Step 1: Feasibility
With in-market innovation, this stage, which normally involves multiple market research studies, is driven by simulation and virtualization designed to measure the value of potential concepts and assess sales opportunities in a context akin to actual market environments. For example, in a simulated retail landscape, a consumer may be asked to “buy” products by examining and touching them or researching their pros and cons — in short, as they would choose an item in the real world. This goes a long way toward bridging the gap between predictable consumer purchases and the more nebulous consumer intent.
Step 2: Product Development and Design
Using the in-market innovation model, companies deploy a variety of production techniques to reduce development costs. For example, to produce the high-concept, high-tech toy Mindstorms, the Lego Group tapped into the expertise of external research labs at MIT and active users and consumers (kids) for their preferences on design, software, and hardware. Through this process, Lego has been able to address feasibility, market research, and product development simultaneously.
Some companies can reuse raw materials with in-market innovation, leveraging production expenses among an array of items and allowing them to manufacture more products that may meet customer preferences. A good illustration is Tiffany & Co., which tends to release to the market all items with any chance of success, but over time maintains production only on those items that attract a sufficient customer base. When a particular product has been overproduced and hasn’t caught on, the merchandise is melted down and recycled or sold to recapture costs.
Step 3: Commercialization
Mini-launches are an inexpensive way to gauge customer response to a product without committing an overabundance of resources to it. One approach is beta testing: Unfinished products are placed in the market so they can continue to evolve to match customer expectations. Software and application companies are particularly enamored of this strategy, often asking large groups of consumers to make recommendations to improve imperfect versions of products. Less well known is that beta testing is also gaining in popularity among consumer goods companies. Consumers can sign up to receive potential new products from Procter & Gamble Company on the P&G Everyday Solutions Web site. For example, P&G’s Crest Whitestrips was beta tested through the Internet before becoming a hit in traditional retail outlets.
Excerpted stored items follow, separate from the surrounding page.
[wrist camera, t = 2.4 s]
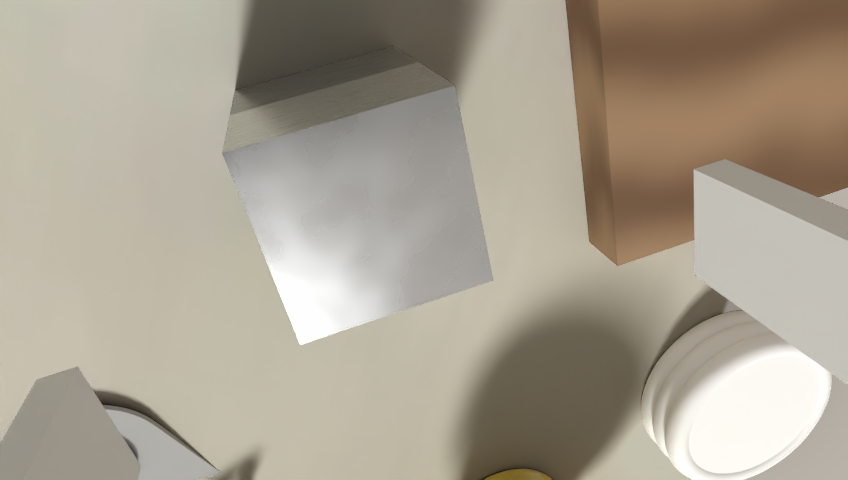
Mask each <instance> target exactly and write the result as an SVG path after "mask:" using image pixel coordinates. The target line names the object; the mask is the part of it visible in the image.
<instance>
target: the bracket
mask: <svg viewBox="0 0 848 480" xmlns="http://www.w3.org/2000/svg"><path fill="white" fill-rule="evenodd" d="M103 407H104V409H105V410H106V412H107V413H108V415H109V416H110V418H111V420H112V421H113V423H114V424H115V426H116V427H117V429H118V431H119V432H120V434H121V435H122V437H123V438H124V440H125V441H126V443H127V445H128V446H129V448H130V449H131V451H132V452H133V454H134V456H135V457H136V459H137V460H138V462H139V463H140V465H141V468H140V472H139V476H138V480H197V479H199V478H203V477H206V478H209V479H211V478H213V477H214V476H216V475H217V474H219V473H220V471H218V470H217V469H216V468H215V467H213V466H212V465H211V464H210V463H208V462H207V461H206V460H205V459H203V458H202V457H201V456H200V455H198V454H197V453H196V452H195V451H194V450H192V449H191V448H190V447H189V446H187V445H186V444H185V443H184V442H182V441H181V440H180V439H179V438H177V437H176V436H175V435H173V434H172V433H171V432H169V431H168V430H166V429H165V428H164V427H162V426H161V425H159V424H158V423H157V422H155V421H154V420H152V419H150V418H149V417H147V416H145V415H143V414H141V413H139V412H136V411H133V410H130V409H127V408H122V407H118V406H110V405H103Z"/></svg>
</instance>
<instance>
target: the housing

Setting up temporary stores to handle products yet to be fully launched is another possible offshoot of in-market innovation. Method Products Inc., which makes environmentally friendly cleaning supplies, conducts product testing, validation, and branding through temporary stores that attract customers with strong price points, word of mouth, and Internet advertising.
A similar mini-launch program involves controlled test marketing using, for example, store brands. Target Corporation has adopted this by debuting new product lines and concepts through the private label Archer Farms. Target takes advantage of its extraordinary access to millions of shoppers through its stores to test consumers’ responses to products in limited release, and then reinvents products based on consumer interest.
Step 4: Branding
Because brand equity is a very real concern any time a company launches a new product, in-market innovation increases the risk that the reputation of a product line will suffer from the surfeit of new items. To best manage this risk, some companies launch new products independently, without any association to the main brand.
For example, Molson Coors Brewing Company created a new subsidiary, AC Golden Brewing Company, to minimize brand risk from new products. As Molson Coors CEO Leo Kiely explained it in the Wall Street Journal, “Historically, national brand launches in the U.S. have cost major brewers millions of dollars, and more than 95 percent of them fail. [Molson Coors Chairman] Pete Coors kept saying there had to be a better way to do this, and so he came up with the concept for AC Golden Brewing. This gives us another way to get innovative ideas to market without redirecting critical resources from our core brands.”